Was he a son? I look at the grandmother, whose hands clutch her knitting needles for dear life, like they’re the only constant thing in her life.
Was he a father? I look at the teenage girl, and all the misgivings I had about her intentions fly out the window. She has the most pained expression on her face, one not meant for such a young face.
Was he a friend? The young man at the window doesn’t shift his body or move his head to look at me, but I can see his eyes in the reflection of the glass. He still doesn’t have an expression, like he won’t allow himself to see what might be coming. Like he’s preparing for the worst.
Was he a husband? The middle-aged woman’s hands have steadied for the first time since I’ve been watching. It’s like she’s frozen, holding her breath for the deliverance of news.
“Patrick Daniels?” I ask. I don’t speak very loud, but in the silent room, the words cut like a knife.
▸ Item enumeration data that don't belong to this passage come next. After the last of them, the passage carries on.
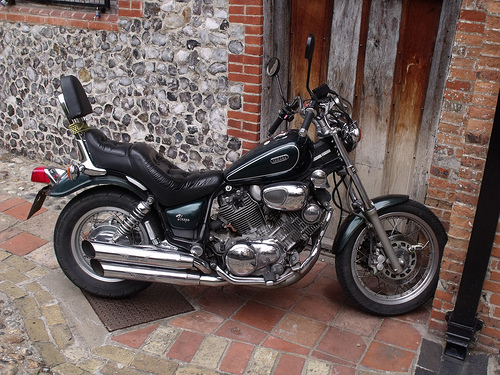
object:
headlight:
[352, 128, 360, 142]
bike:
[23, 32, 446, 315]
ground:
[293, 292, 322, 310]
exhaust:
[82, 241, 215, 287]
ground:
[0, 352, 212, 373]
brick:
[314, 322, 371, 364]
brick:
[220, 340, 255, 375]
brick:
[169, 330, 205, 360]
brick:
[291, 291, 343, 325]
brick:
[0, 197, 25, 213]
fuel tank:
[222, 136, 314, 183]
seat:
[82, 129, 221, 204]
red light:
[31, 167, 56, 184]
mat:
[80, 289, 194, 331]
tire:
[51, 184, 164, 301]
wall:
[84, 35, 230, 127]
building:
[0, 0, 480, 252]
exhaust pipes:
[81, 239, 200, 273]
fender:
[329, 192, 412, 255]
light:
[30, 166, 49, 183]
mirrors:
[264, 58, 281, 78]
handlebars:
[299, 100, 320, 139]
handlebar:
[265, 108, 286, 137]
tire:
[334, 198, 447, 316]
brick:
[449, 65, 471, 78]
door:
[279, 0, 446, 252]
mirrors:
[304, 37, 312, 59]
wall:
[445, 4, 499, 351]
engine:
[212, 192, 322, 276]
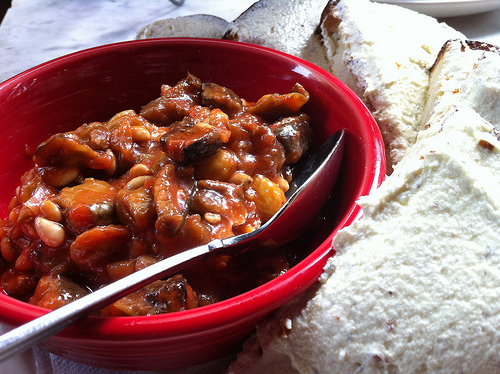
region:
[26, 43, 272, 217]
A red bowl filled with food.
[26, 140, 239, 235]
Food of choice appears to be chili.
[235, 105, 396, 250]
A silver spoon inside a red bowl.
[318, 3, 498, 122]
Slices of bread next to red bowl.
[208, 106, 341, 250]
A silver spoon resting ontop of food.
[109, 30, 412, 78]
A red bowl with white bread for contrast.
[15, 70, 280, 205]
A bowl filled with comfort food.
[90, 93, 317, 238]
A bowl filled with food that is not consumed.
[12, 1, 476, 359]
a spoon in a bowl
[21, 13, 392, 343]
a red bowl with food in it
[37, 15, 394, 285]
a bowl of food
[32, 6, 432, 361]
beans in a bowl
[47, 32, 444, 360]
a silver spoon in a bowl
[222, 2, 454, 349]
food on the side of a bowl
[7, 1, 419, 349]
a bowl on a table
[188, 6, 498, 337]
lots of bread near a bowl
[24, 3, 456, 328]
a bean soup in a bowl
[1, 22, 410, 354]
MEAT DISH IN RED BOWL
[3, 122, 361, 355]
LARGE SPOON IN MAIN DISH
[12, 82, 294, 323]
BEEF STEW IN BOWL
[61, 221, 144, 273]
CARROT IN STEW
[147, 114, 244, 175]
MEAT IN STEW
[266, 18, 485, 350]
MULTIPLE BREAD ITEMS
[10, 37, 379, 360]
GLASS BOWL FOR SERVING FOOD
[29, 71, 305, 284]
SAUCE IN STEW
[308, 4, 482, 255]
SANDWICHES CUT INTO TRIANGLES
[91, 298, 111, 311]
part of a spoon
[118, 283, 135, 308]
edge of a spoon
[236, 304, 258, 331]
part of a bowl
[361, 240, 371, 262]
part of a cloth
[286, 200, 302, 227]
part of a spoon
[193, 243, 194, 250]
edge of a spoon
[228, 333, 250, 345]
side of a bowl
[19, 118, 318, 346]
the metal silver spoon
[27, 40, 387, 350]
the deep red bowl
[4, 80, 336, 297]
the chili in the red bowl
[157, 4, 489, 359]
the bread laying next to the bowl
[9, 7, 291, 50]
the table the stuff is sitting on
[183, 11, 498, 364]
the toasted bread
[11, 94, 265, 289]
the vegtables in the chili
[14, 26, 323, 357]
the bowl and spoon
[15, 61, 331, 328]
the food in the red bowl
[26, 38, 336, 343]
the round bowl with food in it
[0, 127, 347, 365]
A long silver spoon.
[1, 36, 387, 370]
A round red bowl.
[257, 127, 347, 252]
An oval silver spoon end.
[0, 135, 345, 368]
spoon resting on its side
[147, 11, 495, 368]
slices of bread arranged around plate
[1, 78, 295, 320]
thick chilli or stew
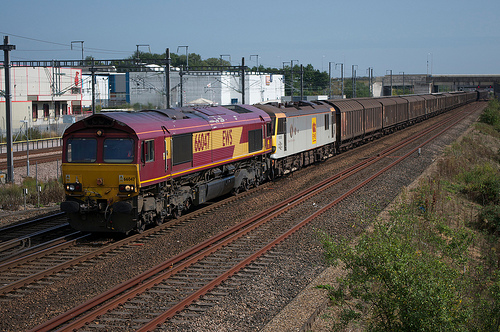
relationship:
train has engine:
[54, 84, 495, 235] [59, 105, 276, 233]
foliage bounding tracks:
[324, 97, 499, 330] [38, 100, 482, 330]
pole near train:
[4, 37, 19, 185] [54, 84, 495, 235]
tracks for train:
[38, 100, 482, 330] [54, 84, 495, 235]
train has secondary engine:
[54, 84, 495, 235] [263, 101, 342, 173]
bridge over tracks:
[433, 75, 498, 87] [38, 100, 482, 330]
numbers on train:
[192, 130, 211, 154] [54, 84, 495, 235]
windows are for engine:
[64, 136, 130, 167] [59, 105, 276, 233]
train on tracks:
[54, 84, 495, 235] [38, 100, 482, 330]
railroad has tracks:
[12, 82, 488, 329] [38, 100, 482, 330]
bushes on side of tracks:
[3, 178, 65, 207] [38, 100, 482, 330]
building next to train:
[1, 67, 289, 148] [54, 84, 495, 235]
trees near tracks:
[285, 62, 327, 94] [38, 100, 482, 330]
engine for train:
[59, 105, 276, 233] [54, 84, 495, 235]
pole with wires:
[4, 37, 19, 185] [7, 37, 422, 81]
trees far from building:
[285, 62, 327, 94] [1, 67, 289, 148]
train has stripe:
[54, 84, 495, 235] [140, 115, 276, 136]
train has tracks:
[54, 84, 495, 235] [38, 100, 482, 330]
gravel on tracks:
[15, 103, 483, 331] [38, 100, 482, 330]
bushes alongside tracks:
[3, 178, 65, 207] [38, 100, 482, 330]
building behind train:
[1, 67, 289, 148] [54, 84, 495, 235]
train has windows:
[54, 84, 495, 235] [64, 136, 130, 167]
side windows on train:
[140, 116, 336, 169] [54, 84, 495, 235]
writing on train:
[192, 131, 237, 149] [54, 84, 495, 235]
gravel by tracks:
[15, 103, 483, 331] [38, 100, 482, 330]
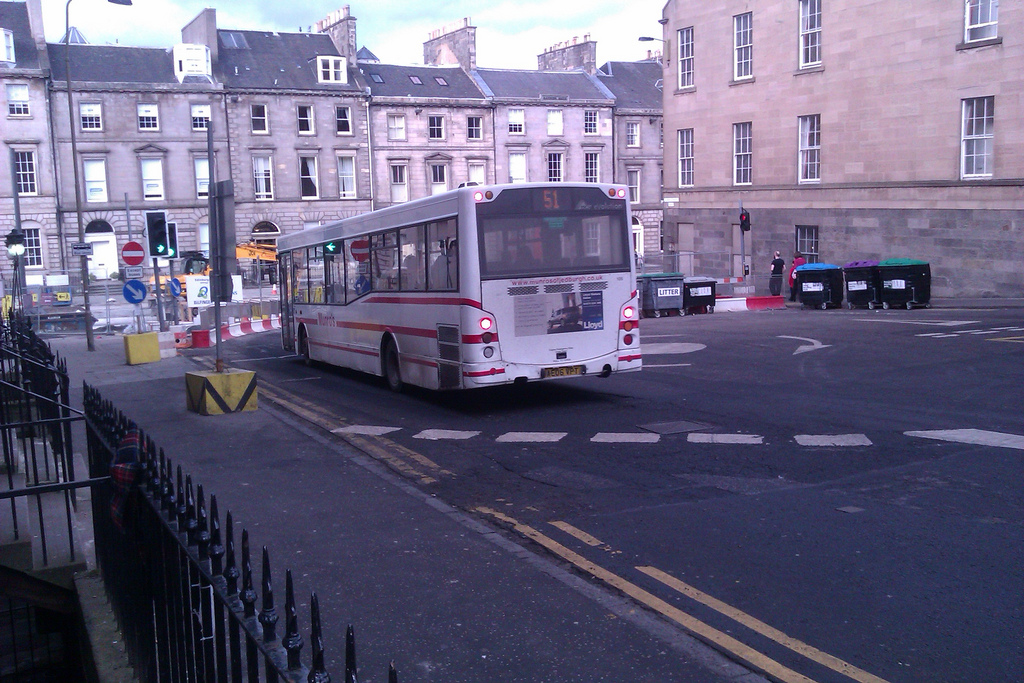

No one steps forward, no one signals they know Patrick Daniels. The grandma goes back to her knitting project, focusing hard on the task at hand. The mother grabs her daughter’s hand and squeezes it, the first notion of physical contact I’ve seen between them. The young man’s eyes dart back to the window, his face remaining expressionless. And the woman’s hands continue fidgeting, her moment of adrenaline has passed. I wait for someone, anyone, to step forward.
He had no one. Patrick Daniels was utterly alone in the world. No one came to his death bed, no one braved the waiting room for him. How ironic that in the end, I am the one left waiting.